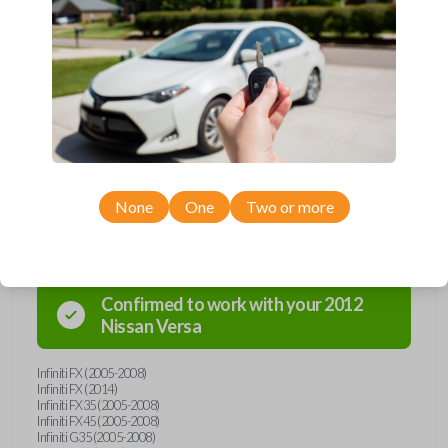
Upgrade your driving experience with a new, high-quality emergency
key insert from Car Keys Express! This emergency key insert is
compatible with smartkey remotes from a wide range of Nissan and
Infiniti models. Don’t overpay - purchase your replacement car key
insert with Car Keys Express today!
None
One
Two or more
Compatibility
Confirmed to work with your
2012
Nissan
Versa
Infiniti FX (2005-2008)
Infiniti FX (2014)
Infiniti FX35 (2005-2008)
Infiniti FX45 (2005-2008)
Infiniti G35 (2005-2008)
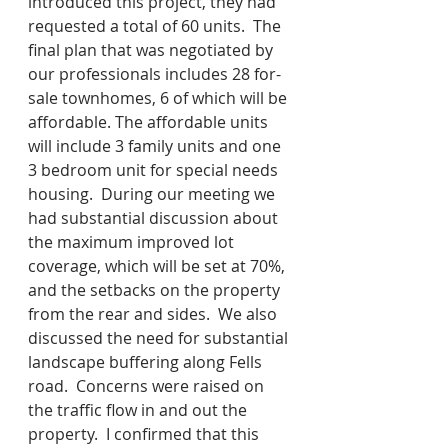
introduced this project, they had 
requested a total of 60 units.  The 
final plan that was negotiated by 
our professionals includes 28 for-
sale townhomes, 6 of which will be 
affordable. The affordable units 
will include 3 family units and one 
3 bedroom unit for special needs 
housing.  During our meeting we 
had substantial discussion about 
the maximum improved lot 
coverage, which will be set at 70%, 
and the setbacks on the property 
from the rear and sides.  We also 
discussed the need for substantial 
landscape buffering along Fells 
road.  Concerns were raised on 
the traffic flow in and out the 
property.  I confirmed that this 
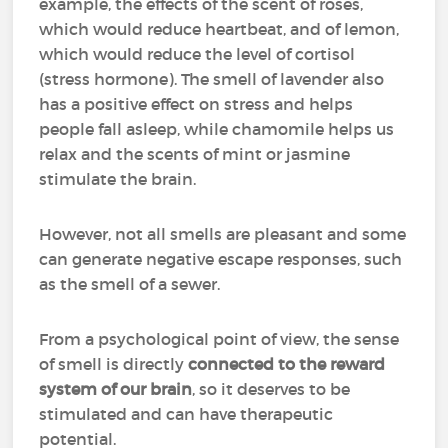
example, the effects of the scent of roses,
which would reduce heartbeat, and of lemon,
which would reduce the level of cortisol
(stress hormone). The smell of lavender also
has a positive effect on stress and helps
people fall asleep, while chamomile helps us
relax and the scents of mint or jasmine
stimulate the brain.
However, not all smells are pleasant and some
can generate negative escape responses, such
as the smell of a sewer.
From a psychological point of view, the sense
of smell is directly
connected to the reward
system of our brain
, so it deserves to be
stimulated and can have therapeutic
potential.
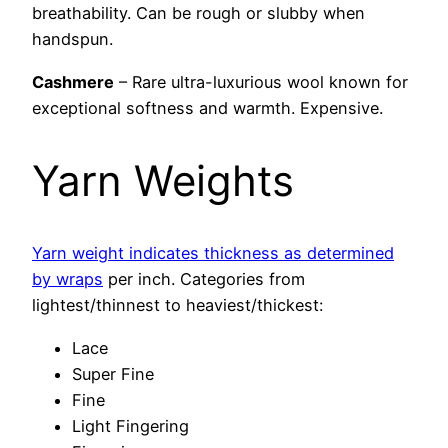
breathability. Can be rough or slubby when
handspun.
Cashmere
– Rare ultra-luxurious wool known for
exceptional softness and warmth. Expensive.
Yarn Weights
Yarn weight indicates thickness as determined
by wraps
per inch. Categories from
lightest/thinnest to heaviest/thickest:
Lace
Super Fine
Fine
Light Fingering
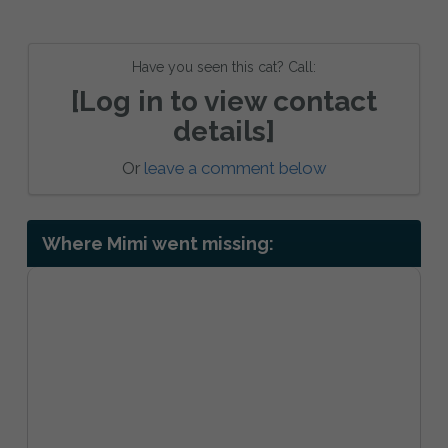
Have you seen this cat? Call:
[Log in to view contact
details]
Or
leave a comment below
Where Mimi went missing:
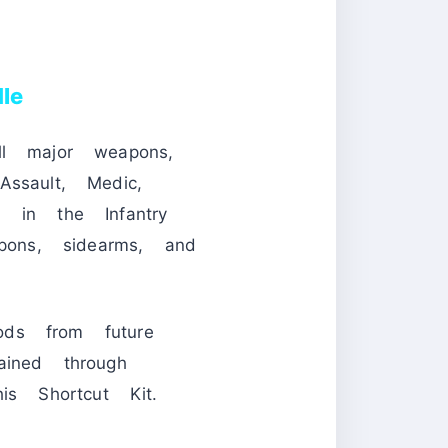
le
ll major weapons,
ssault, Medic,
 in the Infantry
pons, sidearms, and
ods from future
ained through
is Shortcut Kit.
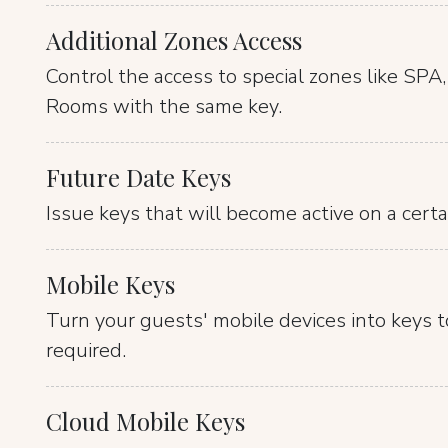
Additional Zones Access
Control the access to special zones like SPA
Rooms with the same key.
Future Date Keys
Issue keys that will become active on a certa
Mobile Keys
Turn your guests' mobile devices into keys t
required.
Cloud Mobile Keys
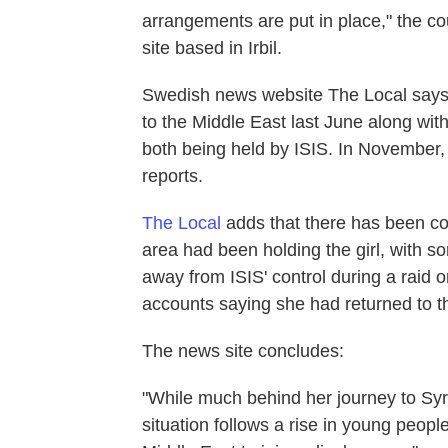
arrangements are put in place," the co
site based in Irbil.
Swedish news website The Local says t
to the Middle East last June along wit
both being held by ISIS. In November, 
reports.
The Local
adds that there has been co
area had been holding the girl, with s
away from ISIS' control during a raid 
accounts saying she had returned to th
The news site concludes:
"While much behind her journey to Syr
situation follows a rise in young peop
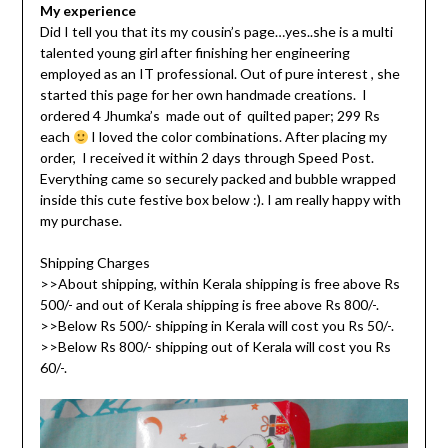
My experience
Did I tell you that its my cousin’s page…yes..she is a multi
talented young girl after finishing her engineering
employed as an IT professional. Out of pure interest , she
started this page for her own handmade creations. I
ordered 4 Jhumka’s made out of quilted paper; 299 Rs
each
I loved the color combinations. After placing my
order, I received it within 2 days through Speed Post.
Everything came so securely packed and bubble wrapped
inside this cute festive box below :). I am really happy with
my purchase.
Shipping Charges
>>About shipping, within Kerala shipping is free above Rs
500/- and out of Kerala shipping is free above Rs 800/-.
>>Below Rs 500/- shipping in Kerala will cost you Rs 50/-.
>>Below Rs 800/- shipping out of Kerala will cost you Rs
60/-.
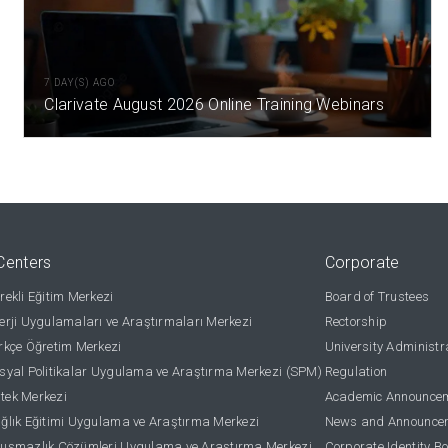
7 DAY(S) AGO
Clarivate August 2026 Online Training Webinars
Centers
Corporate
ekli Eğitim Merkezi
Board of Trustees
rji Uygulamaları ve Araştırmaları Merkezi
Rectorship
kçe Öğretim Merkezi
University Administr
yal Politikalar Uygulama ve Araştırma Merkezi (SPM)
Regulation
stek Merkezi
Academic Announce
lık Eğitimi Uygulama ve Araştırma Merkezi
News and Announce
uşmazlık Çözümleri Uygulama ve Araştırma Merkezi
Corporate Identity B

┄┄┄┄┄┄┄┄┄┄

ASSIGNED TASK: Up in the listing, locate the line with "From a psychological point of view, the sense"; print it and every line after it down to the line with "per inch. Categories from", which is included too. Skip the pictures.

ANSWER BELOW:
From a psychological point of view, the sense
of smell is directly
connected to the reward
system of our brain
, so it deserves to be
stimulated and can have therapeutic
potential.
breathability. Can be rough or slubby when
handspun.
Cashmere
– Rare ultra-luxurious wool known for
exceptional softness and warmth. Expensive.
Yarn Weights
Yarn weight indicates thickness as determined
by wraps
per inch. Categories from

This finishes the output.